DATA:

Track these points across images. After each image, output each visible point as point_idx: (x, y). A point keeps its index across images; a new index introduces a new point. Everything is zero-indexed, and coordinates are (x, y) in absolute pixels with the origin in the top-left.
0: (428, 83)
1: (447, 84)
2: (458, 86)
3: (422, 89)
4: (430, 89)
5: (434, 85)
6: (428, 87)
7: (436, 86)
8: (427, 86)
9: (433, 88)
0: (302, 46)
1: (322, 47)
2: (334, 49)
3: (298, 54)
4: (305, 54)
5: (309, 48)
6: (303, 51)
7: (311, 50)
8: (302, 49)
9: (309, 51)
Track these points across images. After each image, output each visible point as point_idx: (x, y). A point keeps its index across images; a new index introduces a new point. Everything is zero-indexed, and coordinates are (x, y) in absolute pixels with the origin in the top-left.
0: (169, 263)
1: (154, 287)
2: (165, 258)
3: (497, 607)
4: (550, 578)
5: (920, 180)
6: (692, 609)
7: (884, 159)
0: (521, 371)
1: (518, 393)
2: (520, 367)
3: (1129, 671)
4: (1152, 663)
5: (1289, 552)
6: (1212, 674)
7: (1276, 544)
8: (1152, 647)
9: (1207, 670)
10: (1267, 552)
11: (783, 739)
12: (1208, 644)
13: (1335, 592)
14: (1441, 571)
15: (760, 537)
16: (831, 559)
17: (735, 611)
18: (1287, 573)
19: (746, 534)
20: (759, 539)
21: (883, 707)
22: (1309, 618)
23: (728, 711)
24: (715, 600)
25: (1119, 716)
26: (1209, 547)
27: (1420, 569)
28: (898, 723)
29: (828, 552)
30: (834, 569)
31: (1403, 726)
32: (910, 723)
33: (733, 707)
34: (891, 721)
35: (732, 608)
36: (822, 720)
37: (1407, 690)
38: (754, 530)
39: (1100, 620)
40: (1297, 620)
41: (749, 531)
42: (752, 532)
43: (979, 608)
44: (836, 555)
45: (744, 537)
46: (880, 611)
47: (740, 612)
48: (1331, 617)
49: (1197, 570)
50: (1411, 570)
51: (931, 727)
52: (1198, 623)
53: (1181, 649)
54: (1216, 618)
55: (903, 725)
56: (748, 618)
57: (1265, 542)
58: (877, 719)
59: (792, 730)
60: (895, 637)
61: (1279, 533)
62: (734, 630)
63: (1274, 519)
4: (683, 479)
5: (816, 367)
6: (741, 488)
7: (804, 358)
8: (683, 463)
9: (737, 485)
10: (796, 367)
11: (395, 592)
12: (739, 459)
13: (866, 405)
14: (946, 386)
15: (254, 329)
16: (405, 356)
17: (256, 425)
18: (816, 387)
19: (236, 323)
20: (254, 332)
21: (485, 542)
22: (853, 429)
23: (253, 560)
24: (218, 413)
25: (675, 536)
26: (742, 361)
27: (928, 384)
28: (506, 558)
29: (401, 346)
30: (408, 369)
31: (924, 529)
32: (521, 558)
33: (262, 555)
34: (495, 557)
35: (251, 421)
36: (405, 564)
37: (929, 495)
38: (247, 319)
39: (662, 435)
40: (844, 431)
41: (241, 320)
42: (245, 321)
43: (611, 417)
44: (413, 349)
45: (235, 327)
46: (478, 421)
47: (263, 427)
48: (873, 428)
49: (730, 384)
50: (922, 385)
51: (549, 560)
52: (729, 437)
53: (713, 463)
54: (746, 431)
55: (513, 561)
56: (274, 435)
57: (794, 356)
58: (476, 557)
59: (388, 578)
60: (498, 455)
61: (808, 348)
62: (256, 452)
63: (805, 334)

PROBLEM: Put each line of the rows above into a Markdown table with two columns, Number and Line. Number the lines in order and leave out any blank lines.

ANSWER SPACE:
| Number | Line |
|---|---|
| 1 | Track these points across images. After each image, output each visible point as point_idx: (x, y). A point keeps its index across images; a new index introduces a new point. Everything is zero-indexed, and coordinates are (x, y) in absolute pixels with the origin in the top-left. |
| 2 | 0: (428, 83) |
| 3 | 1: (447, 84) |
| 4 | 2: (458, 86) |
| 5 | 3: (422, 89) |
| 6 | 4: (430, 89) |
| 7 | 5: (434, 85) |
| 8 | 6: (428, 87) |
| 9 | 7: (436, 86) |
| 10 | 8: (427, 86) |
| 11 | 9: (433, 88) |
| 12 | 0: (302, 46) |
| 13 | 1: (322, 47) |
| 14 | 2: (334, 49) |
| 15 | 3: (298, 54) |
| 16 | 4: (305, 54) |
| 17 | 5: (309, 48) |
| 18 | 6: (303, 51) |
| 19 | 7: (311, 50) |
| 20 | 8: (302, 49) |
| 21 | 9: (309, 51) |
| 22 | Track these points across images. After each image, output each visible point as point_idx: (x, y). A point keeps its index across images; a new index introduces a new point. Everything is zero-indexed, and coordinates are (x, y) in absolute pixels with the origin in the top-left. |
| 23 | 0: (169, 263) |
| 24 | 1: (154, 287) |
| 25 | 2: (165, 258) |
| 26 | 3: (497, 607) |
| 27 | 4: (550, 578) |
| 28 | 5: (920, 180) |
| 29 | 6: (692, 609) |
| 30 | 7: (884, 159) |
| 31 | 0: (521, 371) |
| 32 | 1: (518, 393) |
| 33 | 2: (520, 367) |
| 34 | 3: (1129, 671) |
| 35 | 4: (1152, 663) |
| 36 | 5: (1289, 552) |
| 37 | 6: (1212, 674) |
| 38 | 7: (1276, 544) |
| 39 | 8: (1152, 647) |
| 40 | 9: (1207, 670) |
| 41 | 10: (1267, 552) |
| 42 | 11: (783, 739) |
| 43 | 12: (1208, 644) |
| 44 | 13: (1335, 592) |
| 45 | 14: (1441, 571) |
| 46 | 15: (760, 537) |
| 47 | 16: (831, 559) |
| 48 | 17: (735, 611) |
| 49 | 18: (1287, 573) |
| 50 | 19: (746, 534) |
| 51 | 20: (759, 539) |
| 52 | 21: (883, 707) |
| 53 | 22: (1309, 618) |
| 54 | 23: (728, 711) |
| 55 | 24: (715, 600) |
| 56 | 25: (1119, 716) |
| 57 | 26: (1209, 547) |
| 58 | 27: (1420, 569) |
| 59 | 28: (898, 723) |
| 60 | 29: (828, 552) |
| 61 | 30: (834, 569) |
| 62 | 31: (1403, 726) |
| 63 | 32: (910, 723) |
| 64 | 33: (733, 707) |
| 65 | 34: (891, 721) |
| 66 | 35: (732, 608) |
| 67 | 36: (822, 720) |
| 68 | 37: (1407, 690) |
| 69 | 38: (754, 530) |
| 70 | 39: (1100, 620) |
| 71 | 40: (1297, 620) |
| 72 | 41: (749, 531) |
| 73 | 42: (752, 532) |
| 74 | 43: (979, 608) |
| 75 | 44: (836, 555) |
| 76 | 45: (744, 537) |
| 77 | 46: (880, 611) |
| 78 | 47: (740, 612) |
| 79 | 48: (1331, 617) |
| 80 | 49: (1197, 570) |
| 81 | 50: (1411, 570) |
| 82 | 51: (931, 727) |
| 83 | 52: (1198, 623) |
| 84 | 53: (1181, 649) |
| 85 | 54: (1216, 618) |
| 86 | 55: (903, 725) |
| 87 | 56: (748, 618) |
| 88 | 57: (1265, 542) |
| 89 | 58: (877, 719) |
| 90 | 59: (792, 730) |
| 91 | 60: (895, 637) |
| 92 | 61: (1279, 533) |
| 93 | 62: (734, 630) |
| 94 | 63: (1274, 519) |
| 95 | 4: (683, 479) |
| 96 | 5: (816, 367) |
| 97 | 6: (741, 488) |
| 98 | 7: (804, 358) |
| 99 | 8: (683, 463) |
| 100 | 9: (737, 485) |
| 101 | 10: (796, 367) |
| 102 | 11: (395, 592) |
| 103 | 12: (739, 459) |
| 104 | 13: (866, 405) |
| 105 | 14: (946, 386) |
| 106 | 15: (254, 329) |
| 107 | 16: (405, 356) |
| 108 | 17: (256, 425) |
| 109 | 18: (816, 387) |
| 110 | 19: (236, 323) |
| 111 | 20: (254, 332) |
| 112 | 21: (485, 542) |
| 113 | 22: (853, 429) |
| 114 | 23: (253, 560) |
| 115 | 24: (218, 413) |
| 116 | 25: (675, 536) |
| 117 | 26: (742, 361) |
| 118 | 27: (928, 384) |
| 119 | 28: (506, 558) |
| 120 | 29: (401, 346) |
| 121 | 30: (408, 369) |
| 122 | 31: (924, 529) |
| 123 | 32: (521, 558) |
| 124 | 33: (262, 555) |
| 125 | 34: (495, 557) |
| 126 | 35: (251, 421) |
| 127 | 36: (405, 564) |
| 128 | 37: (929, 495) |
| 129 | 38: (247, 319) |
| 130 | 39: (662, 435) |
| 131 | 40: (844, 431) |
| 132 | 41: (241, 320) |
| 133 | 42: (245, 321) |
| 134 | 43: (611, 417) |
| 135 | 44: (413, 349) |
| 136 | 45: (235, 327) |
| 137 | 46: (478, 421) |
| 138 | 47: (263, 427) |
| 139 | 48: (873, 428) |
| 140 | 49: (730, 384) |
| 141 | 50: (922, 385) |
| 142 | 51: (549, 560) |
| 143 | 52: (729, 437) |
| 144 | 53: (713, 463) |
| 145 | 54: (746, 431) |
| 146 | 55: (513, 561) |
| 147 | 56: (274, 435) |
| 148 | 57: (794, 356) |
| 149 | 58: (476, 557) |
| 150 | 59: (388, 578) |
| 151 | 60: (498, 455) |
| 152 | 61: (808, 348) |
| 153 | 62: (256, 452) |
| 154 | 63: (805, 334) |